_Challenge_: Copy the data below line for line, reproducing every character, number, and bracket without change.

_Data for this task_:
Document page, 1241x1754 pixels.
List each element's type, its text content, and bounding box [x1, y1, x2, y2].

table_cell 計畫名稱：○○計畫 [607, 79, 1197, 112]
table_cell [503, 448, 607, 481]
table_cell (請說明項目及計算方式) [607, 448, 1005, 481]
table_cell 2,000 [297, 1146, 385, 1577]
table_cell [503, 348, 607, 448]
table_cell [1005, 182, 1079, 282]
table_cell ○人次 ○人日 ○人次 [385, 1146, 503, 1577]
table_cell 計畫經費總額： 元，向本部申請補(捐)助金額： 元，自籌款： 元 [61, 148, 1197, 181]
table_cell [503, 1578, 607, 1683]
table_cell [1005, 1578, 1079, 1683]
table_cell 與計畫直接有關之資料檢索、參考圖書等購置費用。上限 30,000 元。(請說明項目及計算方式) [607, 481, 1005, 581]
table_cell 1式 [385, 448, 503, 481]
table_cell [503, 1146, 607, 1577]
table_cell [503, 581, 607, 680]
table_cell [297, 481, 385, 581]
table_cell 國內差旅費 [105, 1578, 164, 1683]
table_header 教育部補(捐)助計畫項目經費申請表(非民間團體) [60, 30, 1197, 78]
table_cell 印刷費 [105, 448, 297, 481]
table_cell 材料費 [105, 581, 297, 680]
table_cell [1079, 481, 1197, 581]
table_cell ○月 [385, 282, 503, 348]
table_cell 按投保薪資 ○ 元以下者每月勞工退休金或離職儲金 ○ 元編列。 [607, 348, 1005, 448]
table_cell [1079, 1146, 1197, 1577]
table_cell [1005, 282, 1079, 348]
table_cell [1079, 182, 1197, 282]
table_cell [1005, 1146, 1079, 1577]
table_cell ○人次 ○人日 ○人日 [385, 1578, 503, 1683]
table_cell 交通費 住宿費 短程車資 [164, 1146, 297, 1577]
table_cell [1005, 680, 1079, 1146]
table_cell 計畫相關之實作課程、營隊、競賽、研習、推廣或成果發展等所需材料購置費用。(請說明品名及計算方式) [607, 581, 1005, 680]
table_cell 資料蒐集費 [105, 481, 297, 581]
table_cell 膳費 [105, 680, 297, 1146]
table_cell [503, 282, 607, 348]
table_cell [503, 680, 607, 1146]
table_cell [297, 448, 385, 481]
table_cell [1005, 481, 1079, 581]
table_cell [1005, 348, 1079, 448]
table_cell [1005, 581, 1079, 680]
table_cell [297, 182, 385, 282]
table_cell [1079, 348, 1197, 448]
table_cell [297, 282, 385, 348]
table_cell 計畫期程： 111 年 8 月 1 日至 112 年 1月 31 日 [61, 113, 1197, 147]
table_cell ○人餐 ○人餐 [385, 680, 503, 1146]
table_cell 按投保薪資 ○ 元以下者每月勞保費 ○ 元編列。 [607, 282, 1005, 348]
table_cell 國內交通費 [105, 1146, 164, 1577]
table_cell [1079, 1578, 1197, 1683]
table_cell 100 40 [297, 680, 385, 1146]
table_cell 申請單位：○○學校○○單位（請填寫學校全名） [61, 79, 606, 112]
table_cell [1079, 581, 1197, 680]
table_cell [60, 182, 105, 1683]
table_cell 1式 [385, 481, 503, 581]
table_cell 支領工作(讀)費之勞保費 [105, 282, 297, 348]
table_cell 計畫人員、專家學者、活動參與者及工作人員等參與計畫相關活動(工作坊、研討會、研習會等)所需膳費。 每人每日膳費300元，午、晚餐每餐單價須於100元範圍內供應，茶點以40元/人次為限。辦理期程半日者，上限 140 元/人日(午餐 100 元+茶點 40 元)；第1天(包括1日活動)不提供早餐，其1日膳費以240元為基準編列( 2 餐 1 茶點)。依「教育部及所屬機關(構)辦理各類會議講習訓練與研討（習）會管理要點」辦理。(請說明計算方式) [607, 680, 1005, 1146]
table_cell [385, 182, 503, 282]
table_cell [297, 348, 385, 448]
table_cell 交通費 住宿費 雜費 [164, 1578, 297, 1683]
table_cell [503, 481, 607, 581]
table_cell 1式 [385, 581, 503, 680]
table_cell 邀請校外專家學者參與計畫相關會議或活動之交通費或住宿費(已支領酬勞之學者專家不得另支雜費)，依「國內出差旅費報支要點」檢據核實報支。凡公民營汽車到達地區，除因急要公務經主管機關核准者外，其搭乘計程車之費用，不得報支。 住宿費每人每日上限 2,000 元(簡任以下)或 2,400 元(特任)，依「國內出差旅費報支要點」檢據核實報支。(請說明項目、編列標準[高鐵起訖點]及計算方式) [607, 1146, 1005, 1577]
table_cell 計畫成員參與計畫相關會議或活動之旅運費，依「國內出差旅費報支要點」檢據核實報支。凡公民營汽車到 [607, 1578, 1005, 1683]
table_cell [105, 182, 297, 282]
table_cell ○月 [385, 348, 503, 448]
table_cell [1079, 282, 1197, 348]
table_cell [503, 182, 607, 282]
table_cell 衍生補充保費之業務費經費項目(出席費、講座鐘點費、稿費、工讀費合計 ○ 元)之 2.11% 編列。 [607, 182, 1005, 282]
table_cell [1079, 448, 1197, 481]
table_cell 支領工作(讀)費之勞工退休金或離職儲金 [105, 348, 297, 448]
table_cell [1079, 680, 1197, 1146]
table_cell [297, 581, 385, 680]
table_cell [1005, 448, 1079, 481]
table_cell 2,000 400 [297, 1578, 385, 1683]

_Output of the exercise_:
Document page, 1241x1754 pixels.
List each element's type, its text content, and bounding box [x1, y1, x2, y2].

table_cell 計畫名稱：○○計畫 [607, 79, 1197, 112]
table_cell [503, 448, 607, 481]
table_cell (請說明項目及計算方式) [607, 448, 1005, 481]
table_cell 2,000 [297, 1146, 385, 1577]
table_cell [503, 348, 607, 448]
table_cell [1005, 182, 1079, 282]
table_cell ○人次 ○人日 ○人次 [385, 1146, 503, 1577]
table_cell 計畫經費總額： 元，向本部申請補(捐)助金額： 元，自籌款： 元 [61, 148, 1197, 181]
table_cell [503, 1578, 607, 1683]
table_cell [1005, 1578, 1079, 1683]
table_cell 與計畫直接有關之資料檢索、參考圖書等購置費用。上限 30,000 元。(請說明項目及計算方式) [607, 481, 1005, 581]
table_cell 1式 [385, 448, 503, 481]
table_cell [503, 1146, 607, 1577]
table_cell [503, 581, 607, 680]
table_cell [297, 481, 385, 581]
table_cell 國內差旅費 [105, 1578, 164, 1683]
table_header 教育部補(捐)助計畫項目經費申請表(非民間團體) [60, 30, 1197, 78]
table_cell 印刷費 [105, 448, 297, 481]
table_cell 材料費 [105, 581, 297, 680]
table_cell [1079, 481, 1197, 581]
table_cell ○月 [385, 282, 503, 348]
table_cell 按投保薪資 ○ 元以下者每月勞工退休金或離職儲金 ○ 元編列。 [607, 348, 1005, 448]
table_cell [1079, 1146, 1197, 1577]
table_cell [1005, 282, 1079, 348]
table_cell [1079, 182, 1197, 282]
table_cell [1005, 1146, 1079, 1577]
table_cell ○人次 ○人日 ○人日 [385, 1578, 503, 1683]
table_cell 交通費 住宿費 短程車資 [164, 1146, 297, 1577]
table_cell [1005, 680, 1079, 1146]
table_cell 計畫相關之實作課程、營隊、競賽、研習、推廣或成果發展等所需材料購置費用。(請說明品名及計算方式) [607, 581, 1005, 680]
table_cell 資料蒐集費 [105, 481, 297, 581]
table_cell 膳費 [105, 680, 297, 1146]
table_cell [503, 282, 607, 348]
table_cell [503, 680, 607, 1146]
table_cell [297, 448, 385, 481]
table_cell [1005, 481, 1079, 581]
table_cell [1005, 348, 1079, 448]
table_cell [1005, 581, 1079, 680]
table_cell [297, 182, 385, 282]
table_cell [1079, 348, 1197, 448]
table_cell [297, 282, 385, 348]
table_cell 計畫期程： 111 年 8 月 1 日至 112 年 1月 31 日 [61, 113, 1197, 147]
table_cell ○人餐 ○人餐 [385, 680, 503, 1146]
table_cell 按投保薪資 ○ 元以下者每月勞保費 ○ 元編列。 [607, 282, 1005, 348]
table_cell 國內交通費 [105, 1146, 164, 1577]
table_cell [1079, 1578, 1197, 1683]
table_cell 100 40 [297, 680, 385, 1146]
table_cell 申請單位：○○學校○○單位（請填寫學校全名） [61, 79, 606, 112]
table_cell [1079, 581, 1197, 680]
table_cell [60, 182, 105, 1683]
table_cell 1式 [385, 481, 503, 581]
table_cell 支領工作(讀)費之勞保費 [105, 282, 297, 348]
table_cell 計畫人員、專家學者、活動參與者及工作人員等參與計畫相關活動(工作坊、研討會、研習會等)所需膳費。 每人每日膳費300元，午、晚餐每餐單價須於100元範圍內供應，茶點以40元/人次為限。辦理期程半日者，上限 140 元/人日(午餐 100 元+茶點 40 元)；第1天(包括1日活動)不提供早餐，其1日膳費以240元為基準編列( 2 餐 1 茶點)。依「教育部及所屬機關(構)辦理各類會議講習訓練與研討（習）會管理要點」辦理。(請說明計算方式) [607, 680, 1005, 1146]
table_cell [385, 182, 503, 282]
table_cell [297, 348, 385, 448]
table_cell 交通費 住宿費 雜費 [164, 1578, 297, 1683]
table_cell [503, 481, 607, 581]
table_cell 1式 [385, 581, 503, 680]
table_cell 邀請校外專家學者參與計畫相關會議或活動之交通費或住宿費(已支領酬勞之學者專家不得另支雜費)，依「國內出差旅費報支要點」檢據核實報支。凡公民營汽車到達地區，除因急要公務經主管機關核准者外，其搭乘計程車之費用，不得報支。 住宿費每人每日上限 2,000 元(簡任以下)或 2,400 元(特任)，依「國內出差旅費報支要點」檢據核實報支。(請說明項目、編列標準[高鐵起訖點]及計算方式) [607, 1146, 1005, 1577]
table_cell 計畫成員參與計畫相關會議或活動之旅運費，依「國內出差旅費報支要點」檢據核實報支。凡公民營汽車到 [607, 1578, 1005, 1683]
table_cell [105, 182, 297, 282]
table_cell ○月 [385, 348, 503, 448]
table_cell [1079, 282, 1197, 348]
table_cell [503, 182, 607, 282]
table_cell 衍生補充保費之業務費經費項目(出席費、講座鐘點費、稿費、工讀費合計 ○ 元)之 2.11% 編列。 [607, 182, 1005, 282]
table_cell [1079, 448, 1197, 481]
table_cell 支領工作(讀)費之勞工退休金或離職儲金 [105, 348, 297, 448]
table_cell [1079, 680, 1197, 1146]
table_cell [297, 581, 385, 680]
table_cell [1005, 448, 1079, 481]
table_cell 2,000 400 [297, 1578, 385, 1683]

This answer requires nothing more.